Quote o' the day: proofs and algorithms
This is from the chapter "Basics" of Software Foundations by Benjamin Pierce, et. al.:
"Informal proofs are algorithms; formal proofs are code."
The question of what, exactly, constitutes a "proof" of a mathematical claim has challenged philosophers for millenia. A rough and ready definition, though, could be this: a proof of a mathematical proposition P is a written (or spoken) text that instills in the reader or hearer the certainty that P is true. That is, a proof is an act of communication.
Now, acts of communication may involve different sorts of readers. On one hand, the "reader" can be a program like Coq, in which case the "belief" that is instilled is a simple mechanical check that P can be derived from a certain set of formal logical rules, and the proof is a recipe that guides the program in performing this check. Such recipes are formal proofs.
Alternatively, the reader can be a human being, in which case the proof will be written in English or some other natural language, thus necessarily informal. Here, the criteria for success are less clearly specified. A "good" proof is one that makes the reader believe P. But the same proof may be read by many different readers, some of whom may be convinced by a particular way of phrasing the argument, while others may not be. One reader may be particularly pedantic, inexperienced, or just plain thick-headed; the only way to convince them will be to make the argument in painstaking detail. But another reader, more familiar in the area, may find all this detail so overwhelming that they lose the overall thread. All they want is to be told the main ideas, because it is easier to fill in the details for themselves. Ultimately, there is no universal standard, because there is no single way of writing an informal proof that is guaranteed to convince every conceivable reader. In practice, however, mathematicians have developed a rich set of conventions and idioms for writing about complex mathematical objects that, within a certain community, make communication fairly reliable. The conventions of this stylized form of communication give a fairly clear standard for judging proofs good or bad.
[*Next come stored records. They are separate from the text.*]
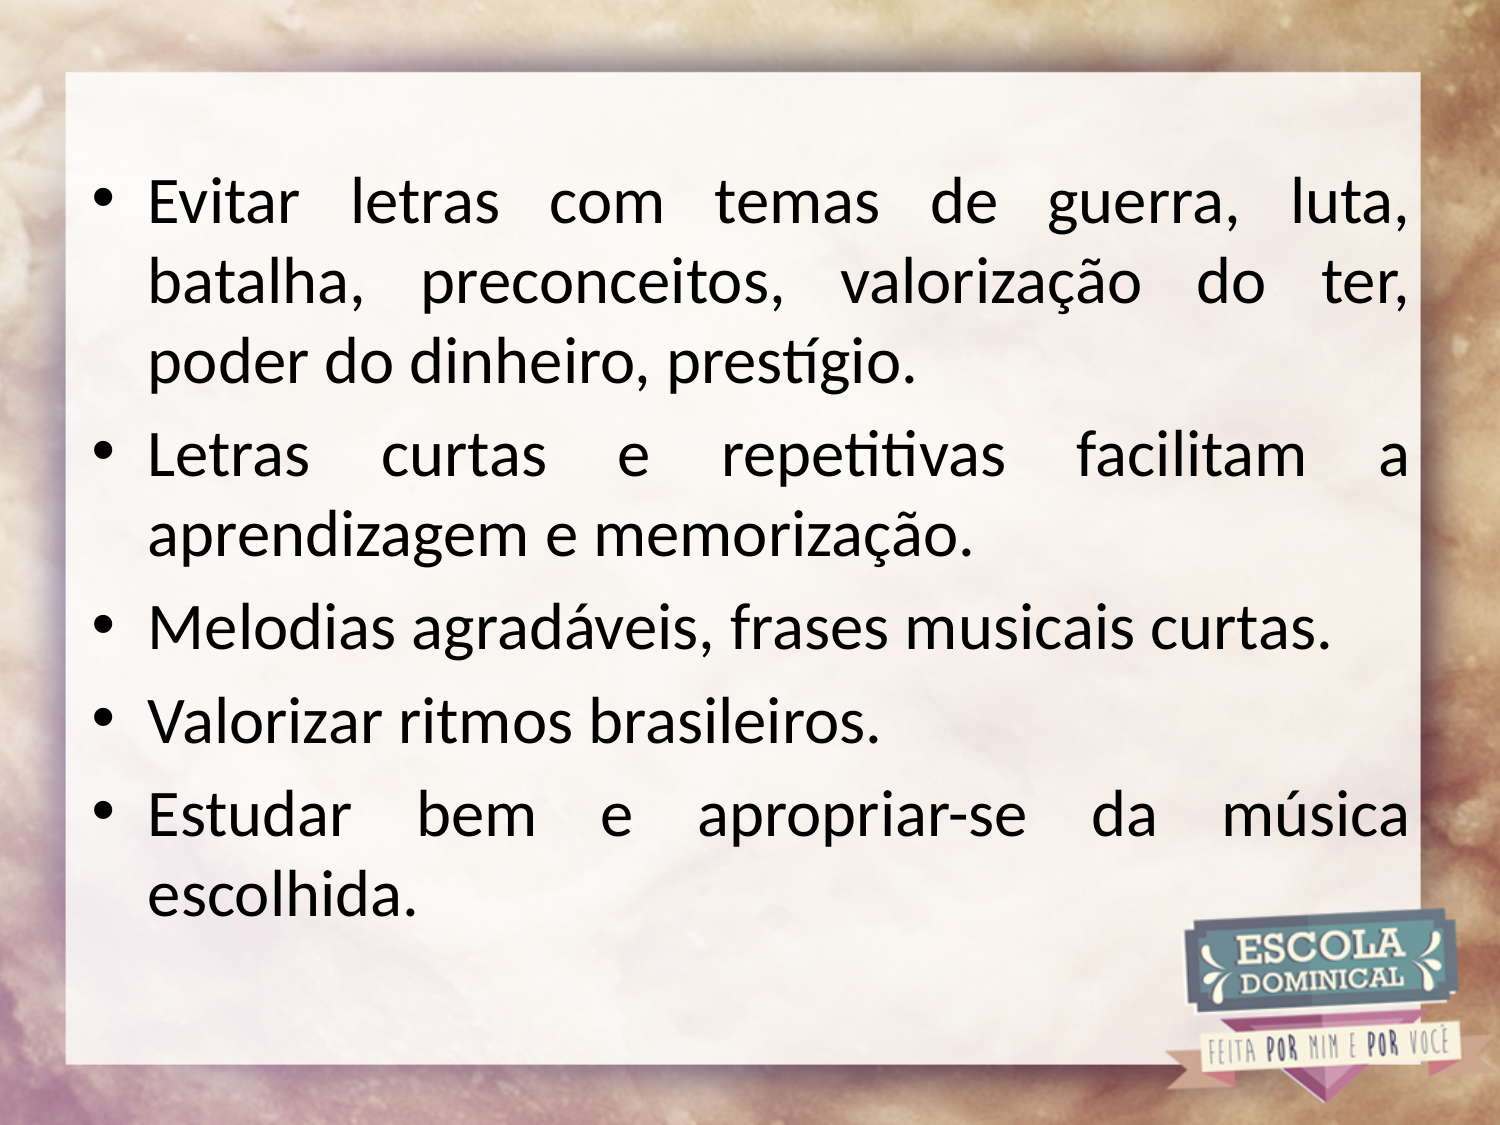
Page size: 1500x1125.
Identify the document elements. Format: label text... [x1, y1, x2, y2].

picture [0, 0, 1500, 1125]
list Evitar letras com temas de guerra, luta, batalha, preconceitos, valorização do ter, poder do dinheiro, prestígio. Letras curtas e repetitivas facilitam a aprendizagem e memorização. Melodias agradáveis, frases musicais curtas. Valorizar ritmos brasileiros. Estudar bem e apropriar-se da música escolhida. [76, 148, 1427, 958]
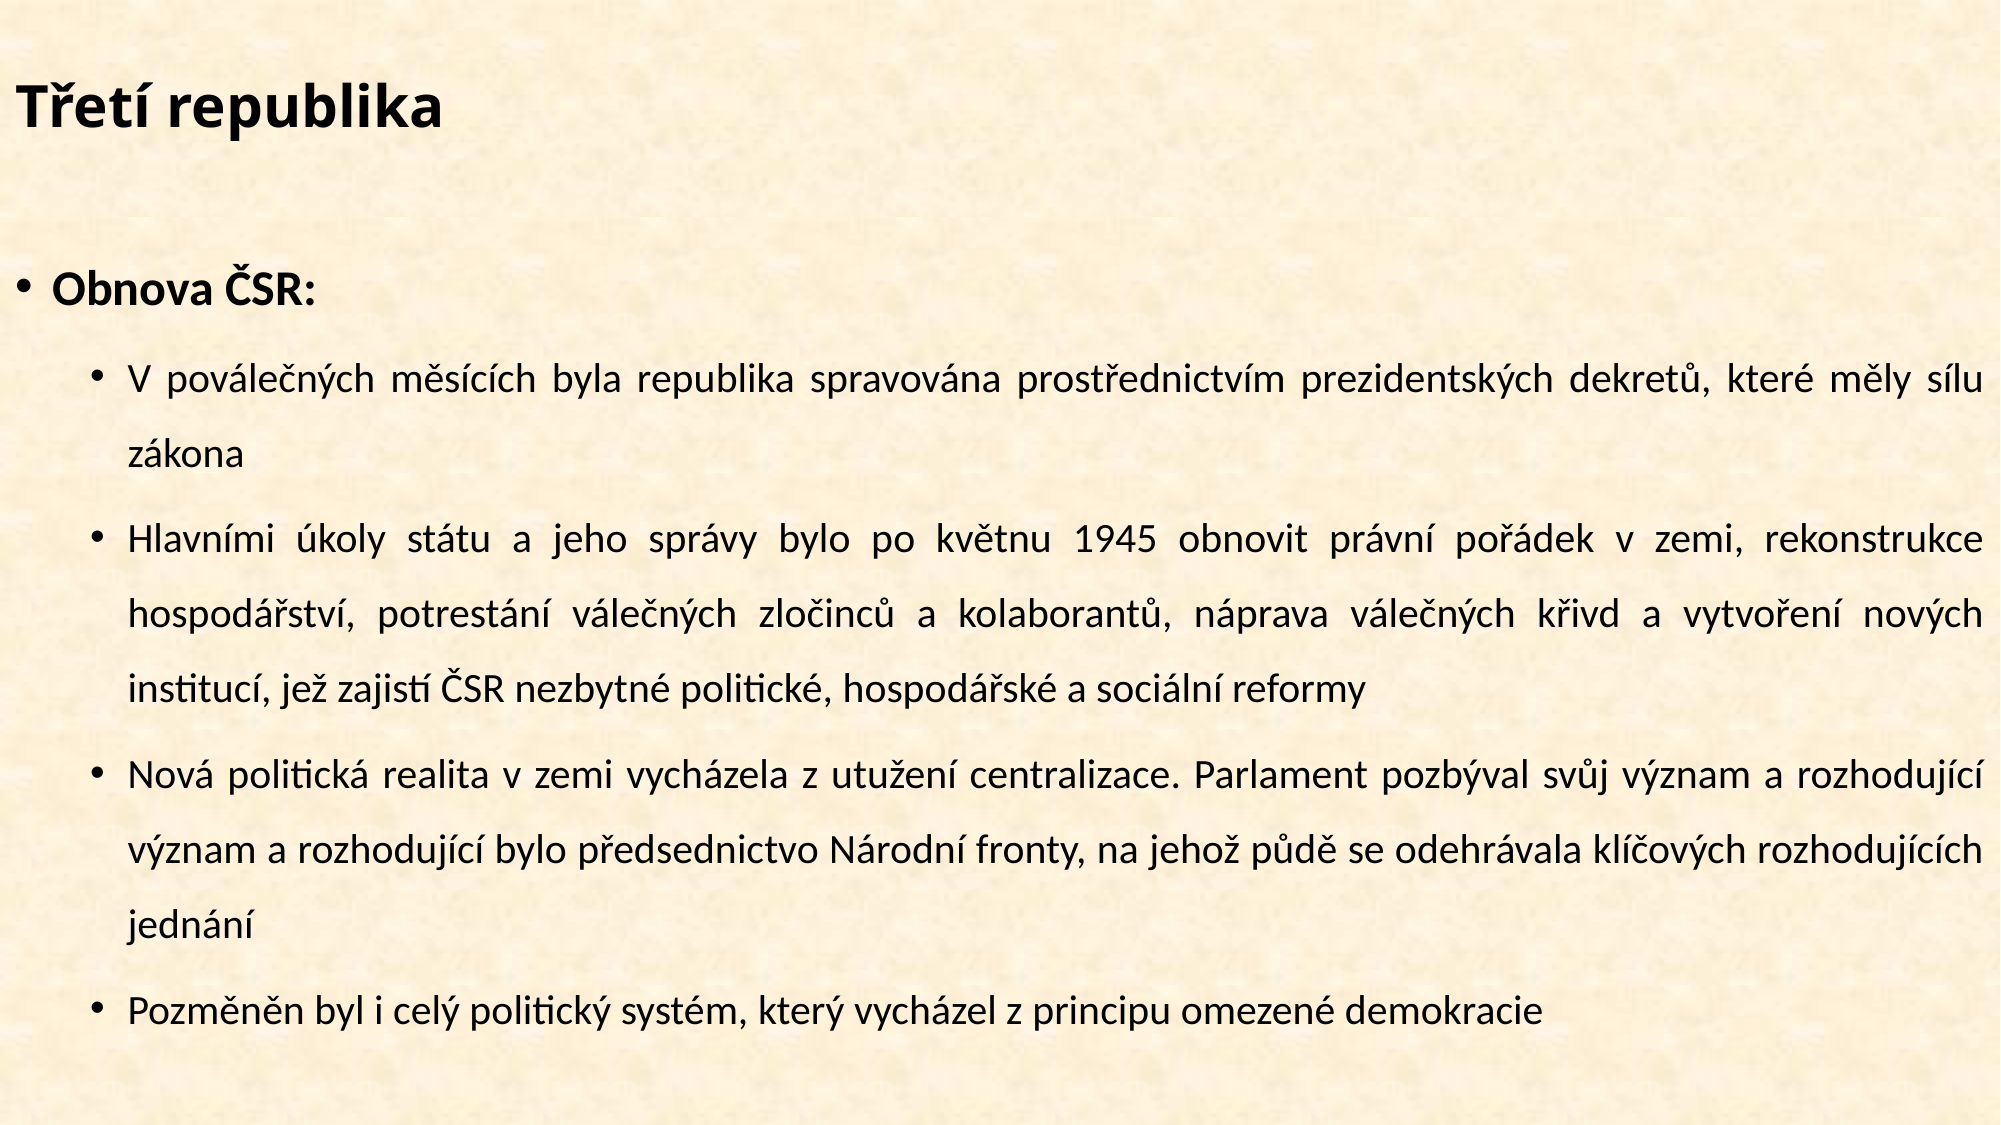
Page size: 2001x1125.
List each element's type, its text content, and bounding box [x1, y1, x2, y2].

list Obnova ČSR: V poválečných měsících byla republika spravována prostřednictvím prezidentských dekretů, které měly sílu zákona Hlavními úkoly státu a jeho správy bylo po květnu 1945 obnovit právní pořádek v zemi, rekonstrukce hospodářství, potrestání válečných zločinců a kolaborantů, náprava válečných křivd a vytvoření nových institucí, jež zajistí ČSR nezbytné politické, hospodářské a sociální reformy Nová politická realita v zemi vycházela z utužení centralizace. Parlament pozbýval svůj význam a rozhodující význam a rozhodující bylo předsednictvo Národní fronty, na jehož půdě se odehrávala klíčových rozhodujících jednání Pozměněn byl i celý politický systém, který vycházel z principu omezené demokracie [0, 217, 2000, 1125]
title Třetí republika [0, 0, 2000, 217]
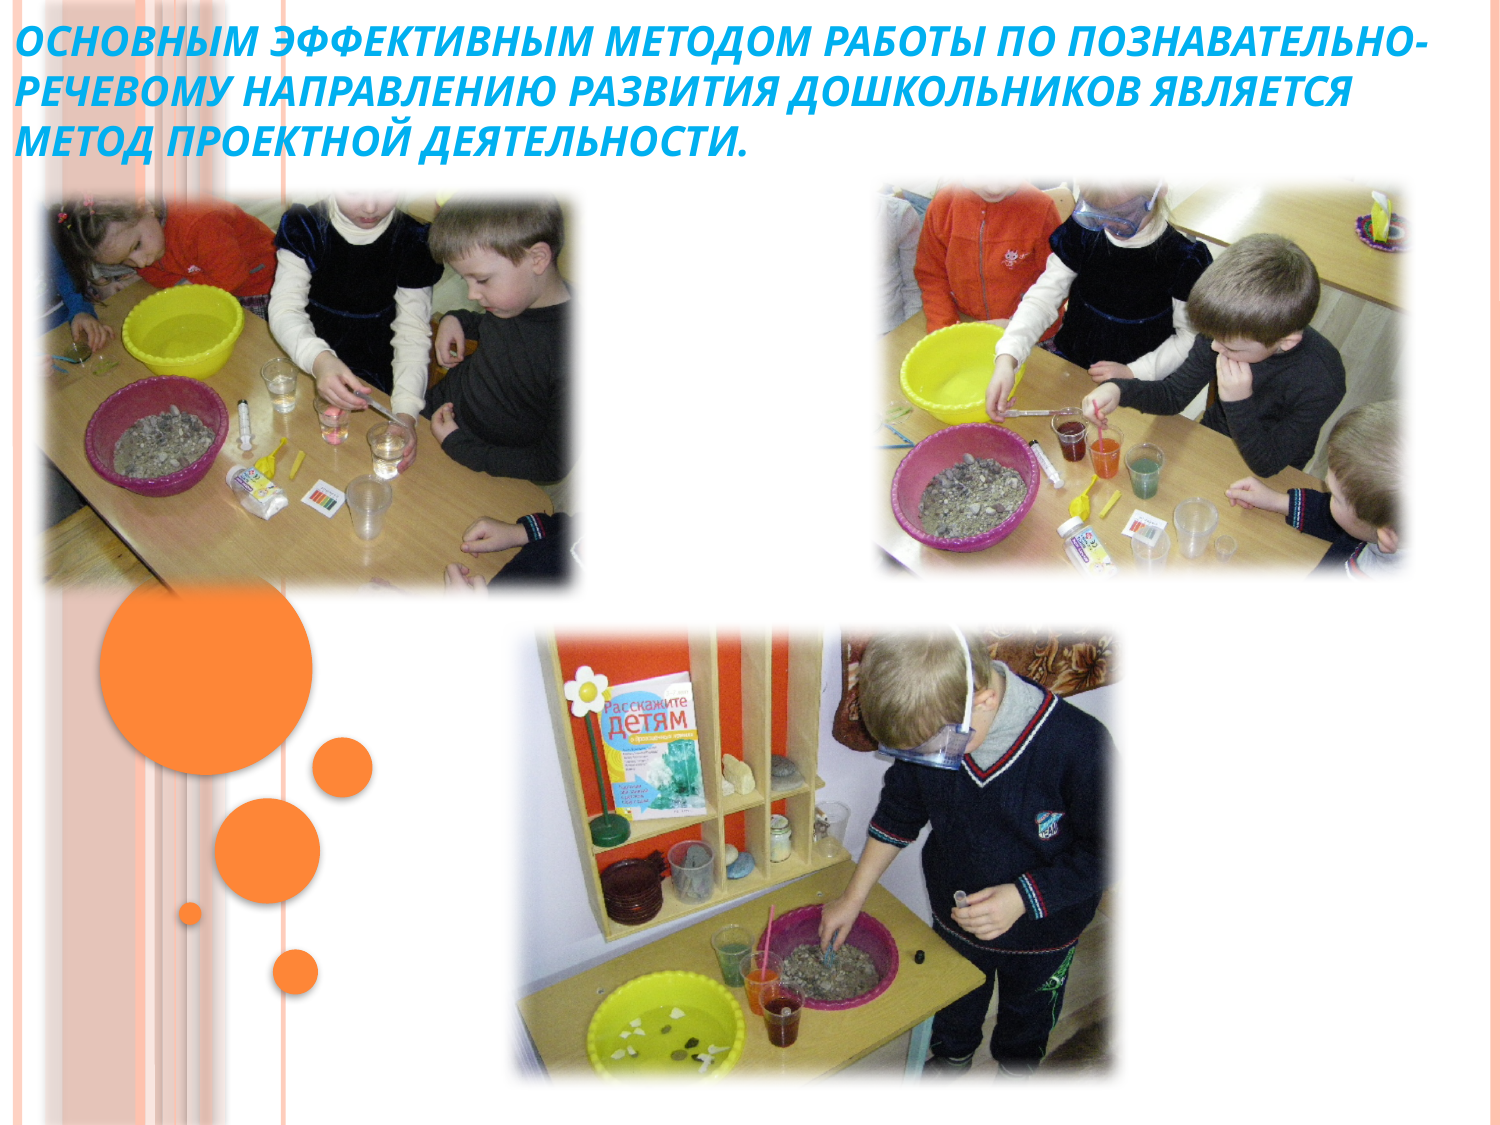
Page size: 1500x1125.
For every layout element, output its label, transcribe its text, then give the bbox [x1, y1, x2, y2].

title Основным эффективным методом работы по познавательно-речевому направлению развития дошкольников является метод проектной деятельности. [0, 7, 1483, 173]
picture [501, 620, 1129, 1091]
picture [867, 172, 1417, 585]
picture [28, 183, 590, 605]
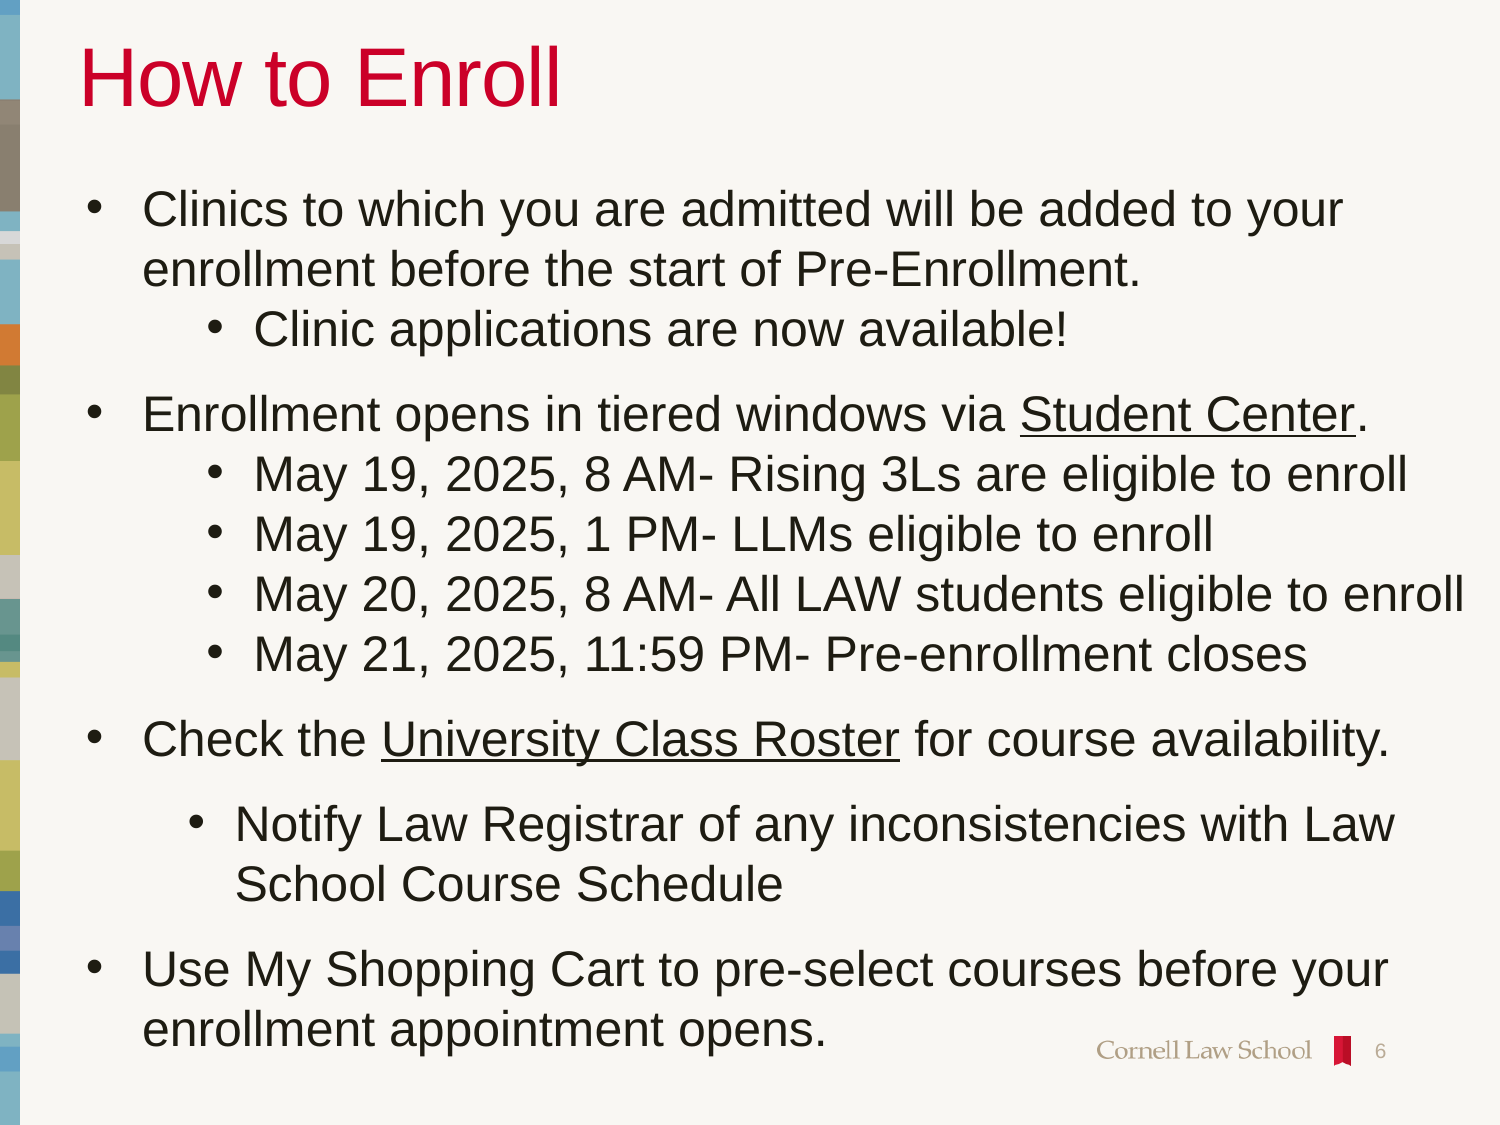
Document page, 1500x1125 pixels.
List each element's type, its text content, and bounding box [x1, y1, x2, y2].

slide_number 6 [1374, 1020, 1462, 1080]
list Clinics to which you are admitted will be added to your enrollment before the start of Pre-Enrollment. Clinic applications are now available! Enrollment opens in tiered windows via Student Center. May 19, 2025, 8 AM- Rising 3Ls are eligible to enroll May 19, 2025, 1 PM- LLMs eligible to enroll May 20, 2025, 8 AM- All LAW students eligible to enroll May 21, 2025, 11:59 PM- Pre-enrollment closes Check the University Class Roster for course availability. Notify Law Registrar of any inconsistencies with Law School Course Schedule Use My Shopping Cart to pre-select courses before your enrollment appointment opens. [39, 176, 1482, 1094]
title How to Enroll [78, 31, 1317, 158]
picture [0, 0, 1500, 1125]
Because we are using Coq in this course, we will be working heavily with formal proofs. But this doesn't mean we can ignore the informal ones! Formal proofs are useful in many ways, but they are not very efficient ways of communicating ideas between human beings.
There's a lot here: the statement in quotes is closely akin to, but subtly different from, the Curry-Howard correspondence, that programs and (formal) proofs are closely related. But there's more, even granted that a formal proof must have more details than an informal proof and that the formal proof may not follow the conventions expected of a traditional informal proof. The proof assistants like Coq that I have looked at produce proofs that are nearly unreadable. For example, this is a proof from Coq (from the Basics chapter just prior to the quote above), of the commutativity of addition:
Theorem plus_comm : forall n m : nat,
n + m = m + n.
Proof.
intros n m.
induction n as [| n'].
Case "n = 0". simpl. rewrite -> plus_0_r. reflexivity.
Case "n = S n'". simpl. rewrite -> IHn'. rewrite -> plus_n_Sm. reflexivity.
Qed.
It includes the "Case" tactic that helps to document the sub-goals of the inductive proof, which helps immensely. But still.... So, the readability of formal proofs in Coq is significantly worse, to my eyes, than the readability of most programming languages, and as a result translating between a formal proof and an informal, explanatory proof is a difficult skill to learn. It's a good thing Software Foundations has some discussion of it.